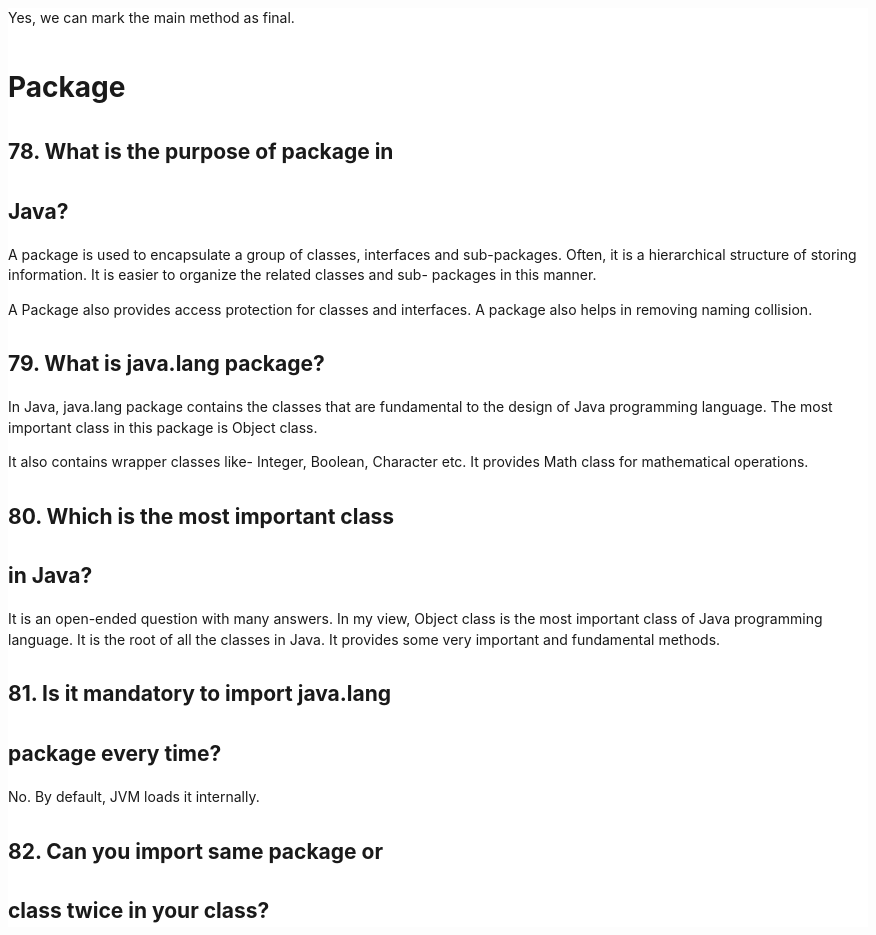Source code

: Yes, we can mark the main method as final.


# Package


## 78. What is the purpose of package in

## Java?

A package is used to encapsulate a group of classes, interfaces and
sub-packages. Often, it is a hierarchical structure of storing
information. It is easier to organize the related classes and sub-
packages in this manner.

A Package also provides access protection for classes and
interfaces. A package also helps in removing naming collision.


## 79. What is java.lang package?

In Java, java.lang package contains the classes that are fundamental
to the design of Java programming language. The most important
class in this package is Object class.

It also contains wrapper classes like- Integer, Boolean, Character
etc. It provides Math class for mathematical operations.


## 80. Which is the most important class

## in Java?

It is an open-ended question with many answers. In my view, Object
class is the most important class of Java programming language. It
is the root of all the classes in Java. It provides some very
important and fundamental methods.


## 81. Is it mandatory to import java.lang

## package every time?

No. By default, JVM loads it internally.


## 82. Can you import same package or

## class twice in your class?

## What this task involves
Output as a JSON list of strings the stretch from the line containing "It also contains" through the end of the items, with one string per line and blank lines left out.

## Solution for this task
[
  "It also contains wrapper classes like- Integer, Boolean, Character",
  "etc. It provides Math class for mathematical operations.",
  "## 80. Which is the most important class",
  "## in Java?",
  "It is an open-ended question with many answers. In my view, Object",
  "class is the most important class of Java programming language. It",
  "is the root of all the classes in Java. It provides some very",
  "important and fundamental methods.",
  "## 81. Is it mandatory to import java.lang",
  "## package every time?",
  "No. By default, JVM loads it internally.",
  "## 82. Can you import same package or",
  "## class twice in your class?"
]